A British court has awarded a teenager who is severely autistic and epileptic £28,250 (about $44310) in damages from the London Metropolitan police after they pulled him out of a swimming pool and handcuffed him. The teenager, identified as ZH by the court, had jumped into the water while fully clothed in September 2008. According to the Guardian, ZH’s lawyer, Tony Murphy, said that he became “fixated with the water as a result of his autism and was reluctant to leave the pool.”
Against the advice of ZH’s carer, the pool staff called the police, who “almost immediately took hold [of him], causing him to jump away from them and into the water,” according to Murphy. The police then applied “high-level force to remove him from the pool”; ZH suffered moderate post-traumatic stress disorder as a result.
Legal counsel for the police emphasized that “these are very difficult issues for the emergency services, including the police, to deal with” while arguing that they should have some “margin in which they can act without their actions being found to be unlawful.”

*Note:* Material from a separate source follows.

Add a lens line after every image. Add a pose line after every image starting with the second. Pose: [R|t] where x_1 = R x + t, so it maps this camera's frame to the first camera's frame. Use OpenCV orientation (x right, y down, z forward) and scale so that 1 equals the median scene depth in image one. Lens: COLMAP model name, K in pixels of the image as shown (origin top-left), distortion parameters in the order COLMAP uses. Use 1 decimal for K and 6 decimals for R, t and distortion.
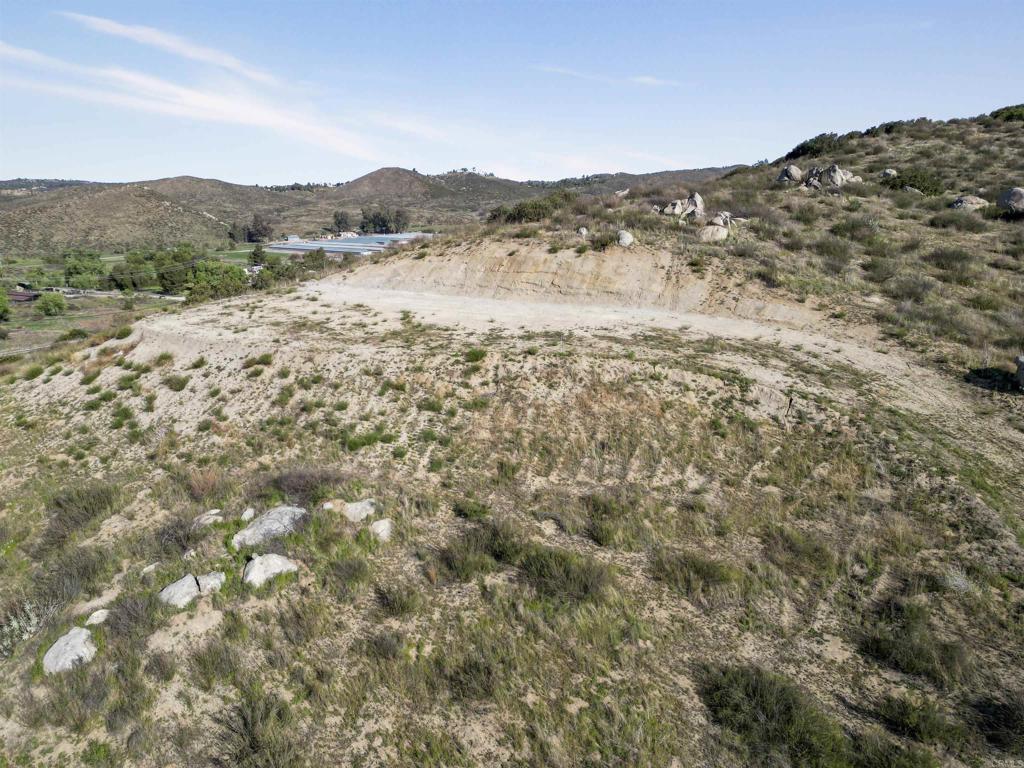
lens RADIAL K [[758.3, 0, 507.0], [0, 758.3, 378.9], [0, 0, 1]] dist [0.081545, -0.073890]
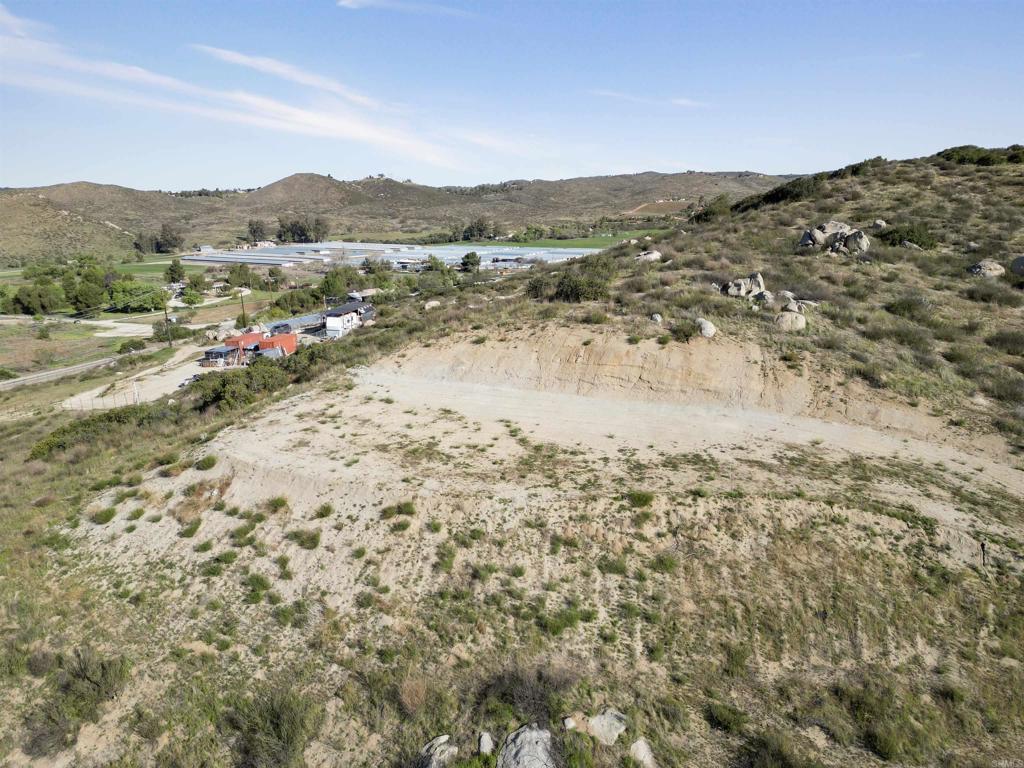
lens RADIAL K [[758.3, 0, 514.2], [0, 758.3, 377.1], [0, 0, 1]] dist [0.081545, -0.073890]
pose [[0.993145, -0.026807, 0.113777, -0.263424], [0.027728, 0.999594, -0.006526, -0.158269], [-0.113556, 0.009636, 0.993485, 0.073875]]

The judge did note that the case is an example of the complicated situations that police and first-responders can face. In the US, indeed, police are too often called in situations when an individual with developmental disabilities or mental health issues is in crisis and too often because appropriate support services do not exist or have been eliminated due to budget cuts. Still, in view of ZH suffering moderate PTSD and of the extent of his disabilities including his being non-verbal, it seems that excessive and unnecessary force was used. In addition, the pool staff may have over-reacted and ought to have respected what ZH’s carer said.
ZH’s father observed that “the commissioner is still trying to justify this ill-treatment and refusing to provide training or an apology.” Indeed, while the judge’s ruling acknowledges the damages caused to ZH by the police’s treatment, what is needed is training and education of the police regarding how to handle situations when an individual is in crisis.

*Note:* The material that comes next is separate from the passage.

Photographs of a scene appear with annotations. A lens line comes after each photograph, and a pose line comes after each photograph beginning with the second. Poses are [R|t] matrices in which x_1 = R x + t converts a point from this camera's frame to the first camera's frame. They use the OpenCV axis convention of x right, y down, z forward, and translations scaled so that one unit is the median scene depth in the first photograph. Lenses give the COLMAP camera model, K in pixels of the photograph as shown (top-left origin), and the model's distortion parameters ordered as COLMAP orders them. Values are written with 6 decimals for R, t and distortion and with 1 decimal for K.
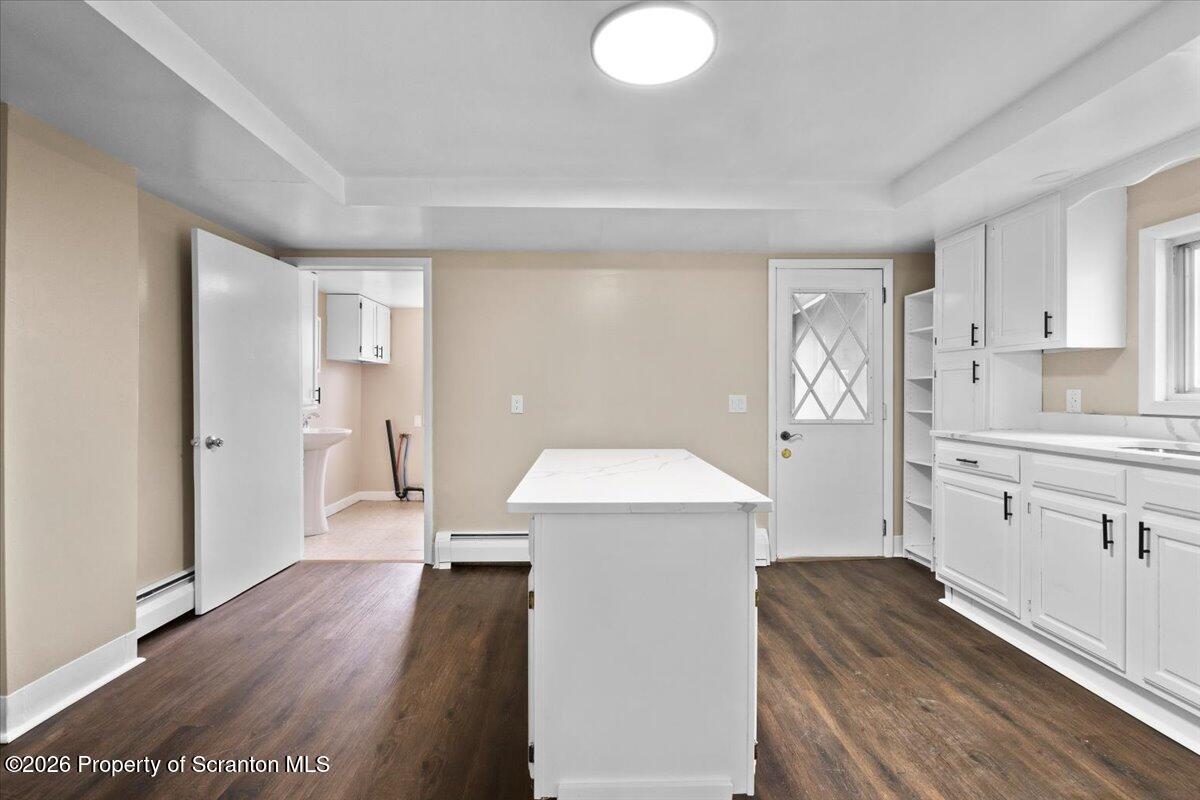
lens RADIAL K [[528.8, 0, 595.5], [0, 528.8, 395.0], [0, 0, 1]] dist [-0.008064, -0.000144]
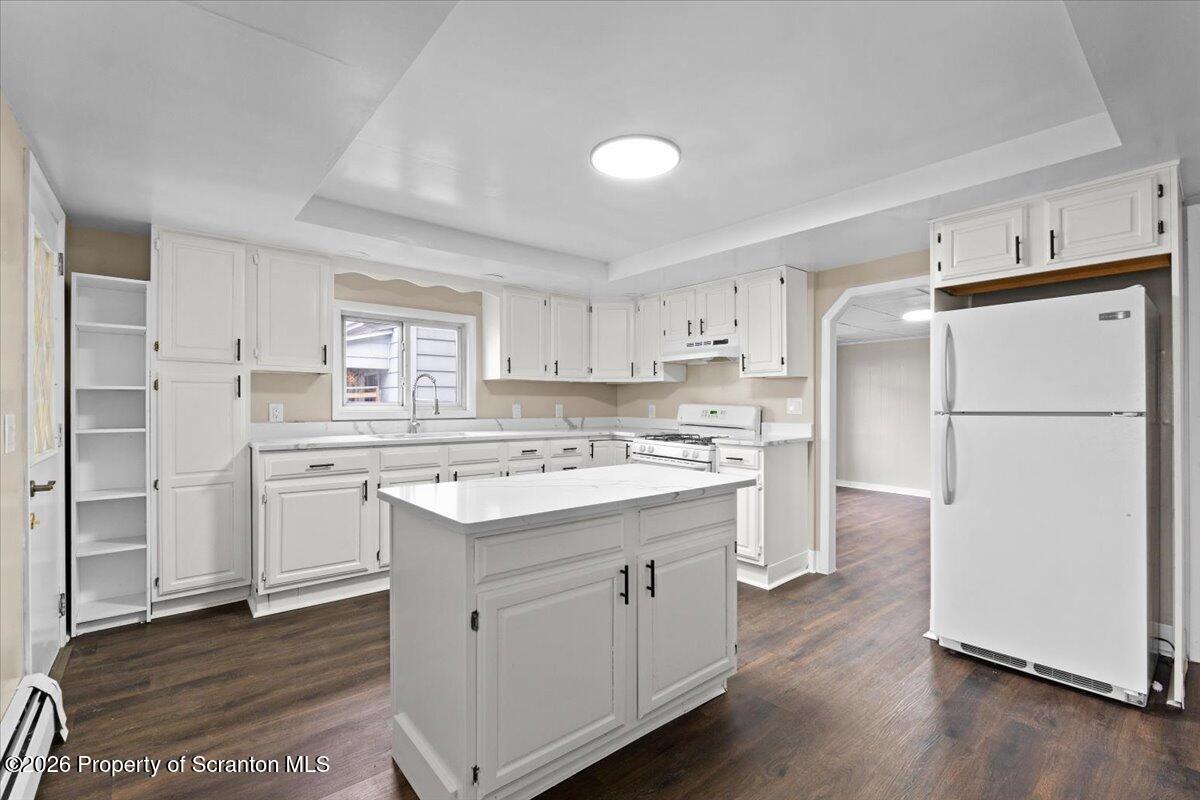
lens RADIAL K [[531.7, 0, 597.9], [0, 531.7, 406.4], [0, 0, 1]] dist [-0.002181, 0.000067]
pose [[-0.620613, -0.002176, 0.784114, -0.526053], [0.005041, 0.999964, 0.006764, -0.008571], [-0.784101, 0.008151, -0.620579, 1.110159]]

There have been a number of cases in the US involving police using excessive force on autistic individuals, sometimes with tragically fatal results.I only know about ZH’s case from news reports but I could see my severely autistic teenage son Charlie jumping into a pool and then not responding, or not seeming to respond, to requests to get out but eventually doing so on his own time. Here in New Jersey police have to have some instruction about autism, about why autistic and others with developmental disabilities might respond in unexpected ways and about strategies for approaching them (more are provided by Dennis Debault). We have had some incidents in which the police were called and they have, for the most part, asked us first about how best to approach Charlie and seemed to understand that his difficult behaviors are the result of neurological and other distress.

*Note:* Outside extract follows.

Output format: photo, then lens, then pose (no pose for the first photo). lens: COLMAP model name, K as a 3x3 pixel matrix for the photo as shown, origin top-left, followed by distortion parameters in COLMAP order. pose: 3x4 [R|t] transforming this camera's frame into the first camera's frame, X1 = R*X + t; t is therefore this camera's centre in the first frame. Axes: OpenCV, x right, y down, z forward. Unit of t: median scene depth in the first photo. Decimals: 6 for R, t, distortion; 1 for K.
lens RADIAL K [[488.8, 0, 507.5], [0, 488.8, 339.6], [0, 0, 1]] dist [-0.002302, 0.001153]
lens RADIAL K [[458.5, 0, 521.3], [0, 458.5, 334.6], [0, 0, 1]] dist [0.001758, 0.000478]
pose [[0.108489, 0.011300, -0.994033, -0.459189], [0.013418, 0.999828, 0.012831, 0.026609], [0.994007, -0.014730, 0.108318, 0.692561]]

Just this Sunday, a 12-year-old boy with Asperger’s Syndrome was arrested on the grounds that he had shoplifted a $2.95 greeting card from a store; the child had very likely simply forgotten that he was holding onto the card when he left the store said his mother, Jacqui Feldman. A teenager with Asperger’s Syndrome was recently shot and killed by police who had been called to his Illinois home; the teenager was in crisis and the call was not the first. This tragic incident, and the distress caused to ZH, should be wake-up calls of the need to educate police and first-responders about autism and disabilities.